How might they optimize for this? His team is planning to use an in app messaging service like Pendo to lend a guiding hand.
Research → Test → Design → Develop
One of the most helpful steps one can take to design the right UX is to simply spend more time in the research phase. A lot of teams are so committed to releasing an MVP that they want to put out a product they can learn from. The thinking here is that the team can make a couple of revisions and then bring the product to market. From what I’ve learned, it’s more helpful to do up front discovery work first. Not only will this reduce rework, it will better profile the customer and his/her objectives.
When discussing approaches to building an effective UX, Nate Jones remarks:
“Clearly understanding the user's goal (JTBD or other user-focused discovery technique) and then testing, testing, testing. Don't jump to high fidelity too soon, as it limits feedback.”
Adriana added a similar note about adding the user early in the design process:
“Gathering early feedback is crucial to continuous improvement and to make users feel valued.”
A friend who asked to remain anonymous made a good point around understanding the customer’s needs. It’s not merely about your product. It’s critical to think more broadly. She says:
“Understanding the niche or what problems they are facing and how the product would fit into their lives. This can include contextually (what spaces do they use them in?), tech-wise (what platforms are they using?), the workarounds they are currently using (because that's usually the case), and what are our preconceived notion of edge-cases.” All of this begs for thorough user research as a precursor for designing, testing, refining and ultimately deploying an experience.
Testing, then, becomes a critical step of the process that can help validate many of the critical tenets of the experience previously mentioned.
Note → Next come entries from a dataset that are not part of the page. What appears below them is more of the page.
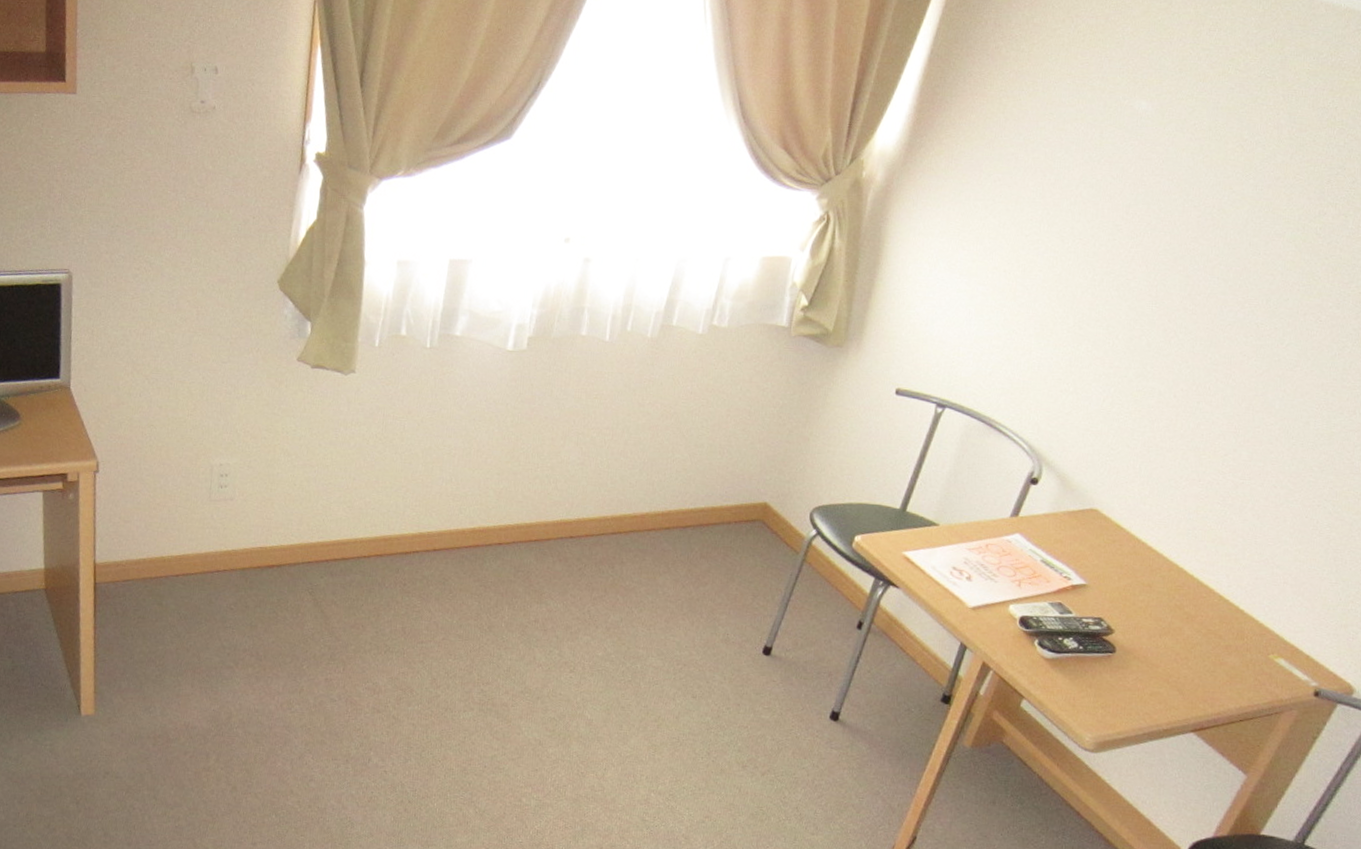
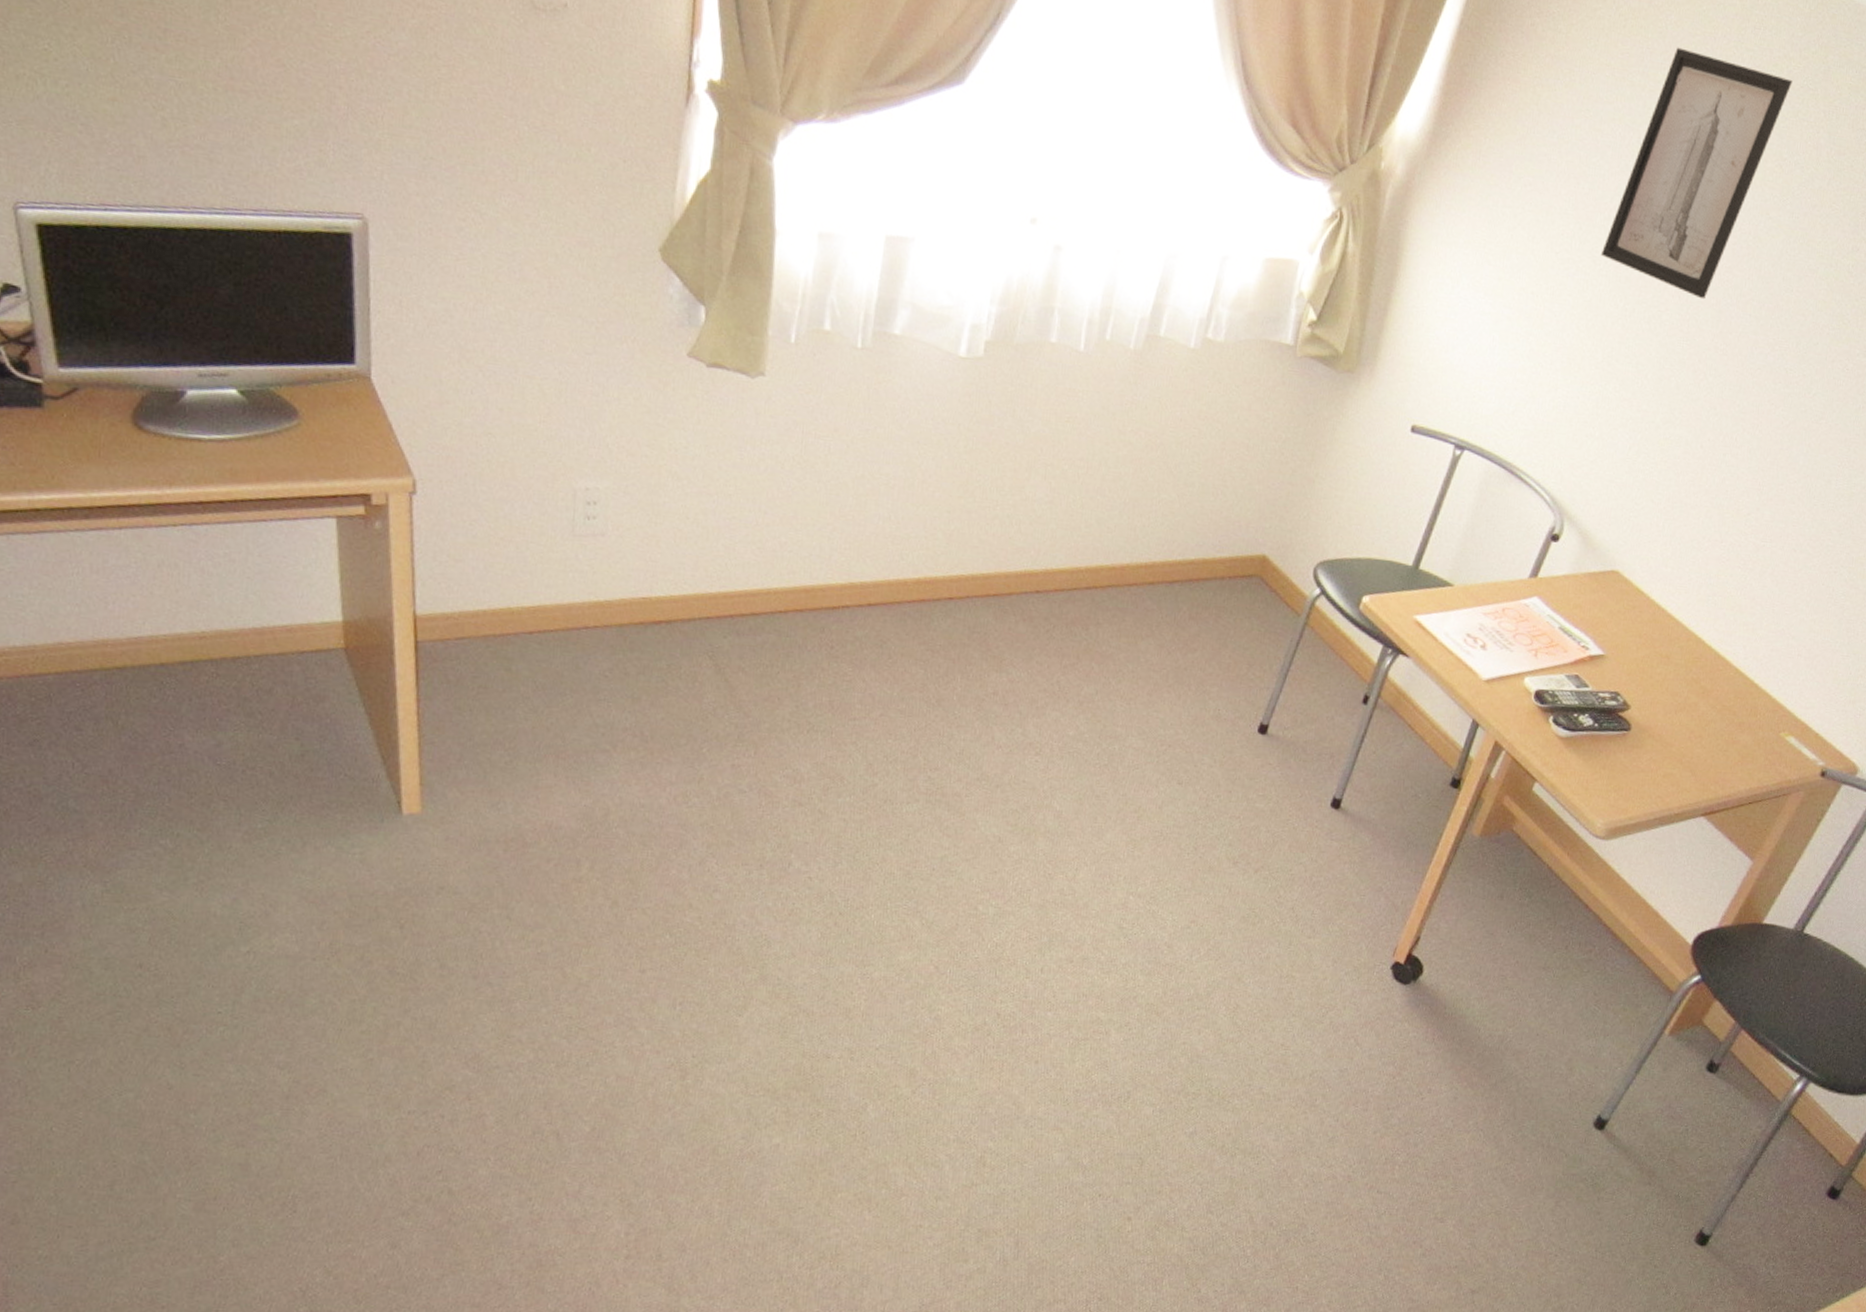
wall art: none [1068,53,1250,267] -> present [1600,47,1793,300]

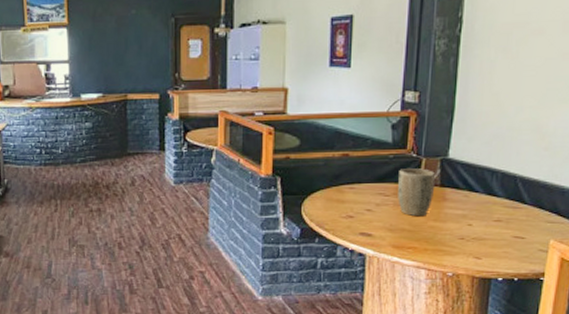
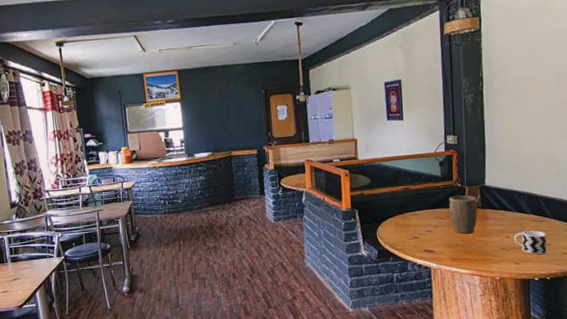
cup: none [477,217,520,250] -> present [514,230,547,255]

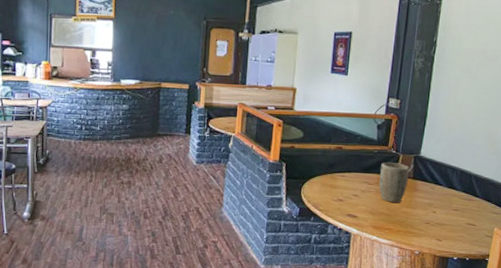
cup: present [514,230,547,255] -> none [440,207,473,235]

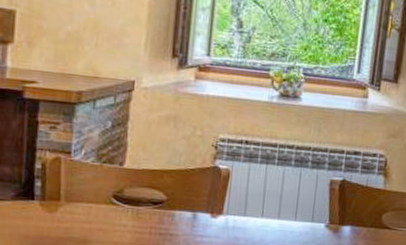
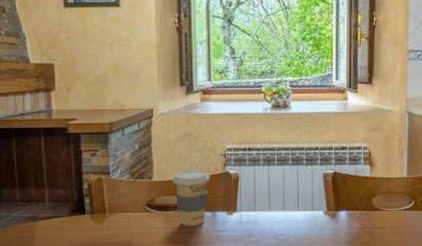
coffee cup: none [148,159,196,228] -> present [171,170,210,227]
By conducting the right discovery research, you can pinpoint how to define and deliver value. By running usability studies, for example, Staci Dubovik illustrated the importance of involving users in your design efforts:
“I believe the only way to design first-time experiences is to include reps from the target customer profile/persona in the process. Now, more than ever, there are great ways to simulate experiences, combined with traditional approaches like prototyping. It also depends on whether you're talking about physical or digital experiences. Either way, prioritize the user over business for every decision.”
If software delivers on its promise, it can make work easier. Software can make information easier to access, tasks easier to execute on, decisions easier to make, etc. It’s up to us to ensure that the user experience - especially on the first time through, is doing its job helping our customers do their jobs.
A big thank you to Vinish Garg, Adriana Torresan, Nate Jones, John Iannone and Staci Dubovik for their contributions towards this article.
By the way, how does your experience hold up? Interested in getting an hand-crafted assessment from a third party? We can do that for you! Check out our service here: www.getyouruxscore.com
Hey, thank you John Zilch for running this exercise, and for the mention. We enjoy such conversations—it strengthens our beliefs and opens new channels in team communication to do better. :)
Having spoken to hundreds of founders worldwide who are working in different categories and business models, I have this feeling even in 2024 that *design investments for onboarding and retention* are still vastly underrated and underestimated by the product leaders. So much in their product metrics sheets gets hurt because of bias towards engineering and sales at the expense of optimizing the onboarding and retention levers.